Même la petite maison fonctionne comme un cocon. A la fois par sa taille, son architecture rustique, et sa décoration remplie d'oeuvres d'art. Pourtant, Les fleurs du silence se cantonne trop souvent à être une carte postale contenant des actions éphémères. Comme si ces moments du passé ne répondent qu'à une logique de contradiction du sombre présent, et jamais à une logique de chronique qui se suffirait à elle-même dans la narration. Ce n'est pas l'envoûtement de la période au cottage qui trouve un destin tragique, il s'agit plutôt de réminiscences faisant surface pour désamorcer ce présent dans l'asile. Ainsi, toutes les séquences au cottage sont souvent trop bucoliques, et répondent à un même schéma monotone de flashbacks cassant le minimalisme de la vie dans l'asile.
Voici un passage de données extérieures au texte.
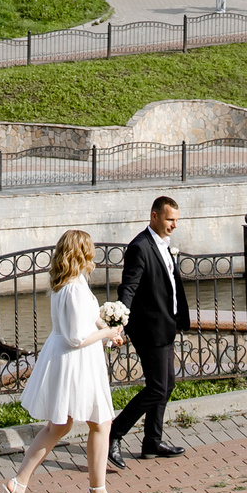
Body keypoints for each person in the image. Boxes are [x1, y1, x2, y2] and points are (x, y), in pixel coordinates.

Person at [5, 229, 125, 493]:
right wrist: (107, 332)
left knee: (61, 425)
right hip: (76, 361)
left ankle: (19, 483)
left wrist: (106, 329)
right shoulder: (72, 287)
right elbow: (75, 337)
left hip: (72, 359)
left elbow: (85, 321)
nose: (94, 253)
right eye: (90, 249)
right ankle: (98, 492)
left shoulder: (70, 282)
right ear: (82, 252)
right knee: (100, 422)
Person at [106, 196, 189, 470]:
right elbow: (128, 287)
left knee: (167, 385)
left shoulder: (163, 245)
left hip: (166, 325)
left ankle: (152, 442)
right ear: (154, 217)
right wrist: (119, 319)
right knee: (156, 388)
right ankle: (113, 434)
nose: (174, 225)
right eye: (169, 219)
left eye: (176, 220)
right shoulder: (140, 247)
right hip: (149, 329)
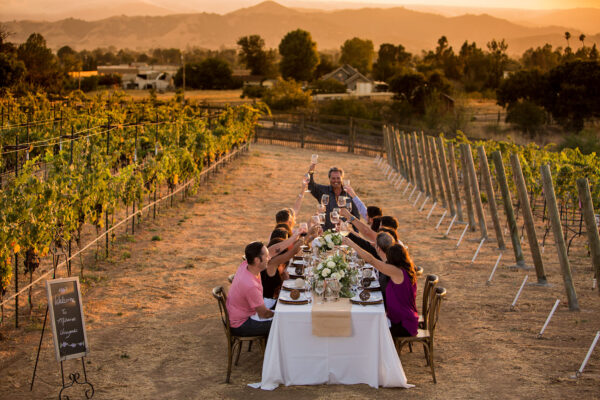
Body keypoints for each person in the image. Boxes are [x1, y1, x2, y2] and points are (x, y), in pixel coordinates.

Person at [343, 237, 418, 337]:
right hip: (403, 318)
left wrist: (352, 244)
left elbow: (372, 260)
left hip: (403, 324)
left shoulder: (396, 272)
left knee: (368, 329)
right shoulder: (405, 269)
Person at [226, 242, 274, 336]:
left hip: (240, 314)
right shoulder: (250, 286)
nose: (269, 258)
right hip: (241, 324)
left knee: (277, 306)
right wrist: (278, 314)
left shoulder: (245, 265)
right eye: (267, 256)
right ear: (256, 260)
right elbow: (263, 314)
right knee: (280, 323)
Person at [307, 165, 360, 230]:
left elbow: (356, 216)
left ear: (342, 178)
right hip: (325, 233)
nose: (336, 181)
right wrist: (311, 172)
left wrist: (356, 236)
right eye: (333, 178)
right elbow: (311, 186)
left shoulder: (348, 193)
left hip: (344, 234)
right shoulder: (323, 191)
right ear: (329, 178)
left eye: (338, 178)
L'idée renforce l'impression qu'Owen est bloqué dans une boucle. Là où dans le passé il rêvait d'un avenir où il pourrait s'assumer. Et là où dans le présent il assume sa sexualité publiquement, mais en étant enfermé avec une répression toujours plus violente. Malheureusement, le film reste sur un ton morose et tragique, sur une approche faite de désolation et d'impuissance, comme si la fiction qu'il crée (à partir d'événements réels) ne pouvait rien offrir de plus qu'un destin infranchissable. Comme s'il ne pouvait y avoir que de la frustration, du chagrin, de l'inquiétude. Alors que la scène finale est grandiose, et propose d'aller au-delà de la simple compassion. D'autant que dans ce mélodrame et ce triangle amoureux, tous les personnages se révèlent victimes, peu importe leurs idéologies.